■ ОБ ЭТОМ ЗАДАНИИ ■
Скопируйте без изменений фрагмент записей, который открывается строкой с "Товщина пристрою" и закрывается строкой с "Ви отримаєте замовлення", включая обе эти строки.

■ СПИСОК ЗАПИСЕЙ ■
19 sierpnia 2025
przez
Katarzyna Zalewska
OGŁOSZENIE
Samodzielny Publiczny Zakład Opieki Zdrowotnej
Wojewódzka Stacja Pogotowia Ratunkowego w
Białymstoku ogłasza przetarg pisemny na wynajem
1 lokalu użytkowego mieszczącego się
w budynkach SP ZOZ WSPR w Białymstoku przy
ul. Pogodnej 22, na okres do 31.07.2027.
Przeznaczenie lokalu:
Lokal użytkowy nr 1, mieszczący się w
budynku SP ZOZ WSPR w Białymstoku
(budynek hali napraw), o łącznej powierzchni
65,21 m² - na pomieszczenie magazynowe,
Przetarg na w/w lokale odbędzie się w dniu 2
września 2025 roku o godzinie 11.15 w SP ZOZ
---
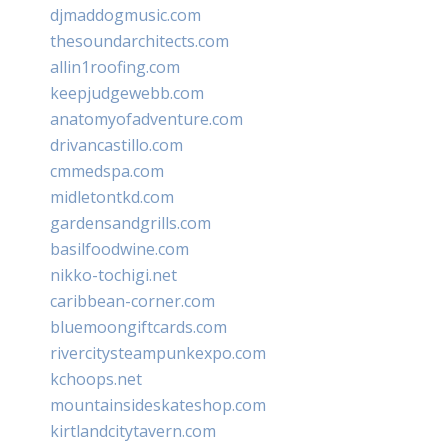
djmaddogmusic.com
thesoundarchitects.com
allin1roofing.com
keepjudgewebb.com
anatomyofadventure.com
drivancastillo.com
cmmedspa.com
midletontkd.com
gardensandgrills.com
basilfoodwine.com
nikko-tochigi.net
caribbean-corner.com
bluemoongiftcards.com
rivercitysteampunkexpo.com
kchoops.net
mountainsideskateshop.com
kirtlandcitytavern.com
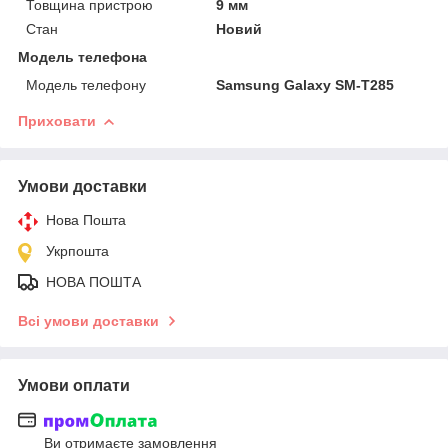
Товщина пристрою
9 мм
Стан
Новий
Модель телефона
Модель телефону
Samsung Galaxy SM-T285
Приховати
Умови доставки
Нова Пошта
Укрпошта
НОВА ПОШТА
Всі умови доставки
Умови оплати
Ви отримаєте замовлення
...
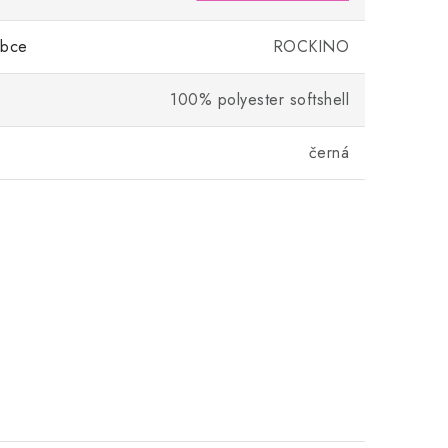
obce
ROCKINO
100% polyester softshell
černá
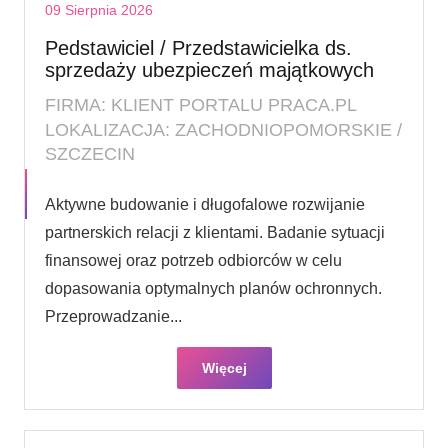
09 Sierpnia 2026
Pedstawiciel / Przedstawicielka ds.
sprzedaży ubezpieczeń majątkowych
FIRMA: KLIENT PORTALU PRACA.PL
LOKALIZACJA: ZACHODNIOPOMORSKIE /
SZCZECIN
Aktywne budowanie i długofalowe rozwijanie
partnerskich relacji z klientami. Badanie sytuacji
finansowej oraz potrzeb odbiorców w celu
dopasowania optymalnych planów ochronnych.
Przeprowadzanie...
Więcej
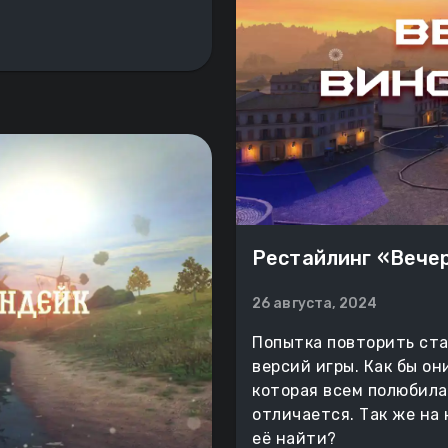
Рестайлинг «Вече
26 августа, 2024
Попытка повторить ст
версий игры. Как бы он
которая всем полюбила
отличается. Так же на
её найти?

■ ВЫПОЛНЕННОЕ ЗАДАНИЕ ■
Товщина пристрою
9 мм
Стан
Новий
Модель телефона
Модель телефону
Samsung Galaxy SM-T285
Приховати
Умови доставки
Нова Пошта
Укрпошта
НОВА ПОШТА
Всі умови доставки
Умови оплати
Ви отримаєте замовлення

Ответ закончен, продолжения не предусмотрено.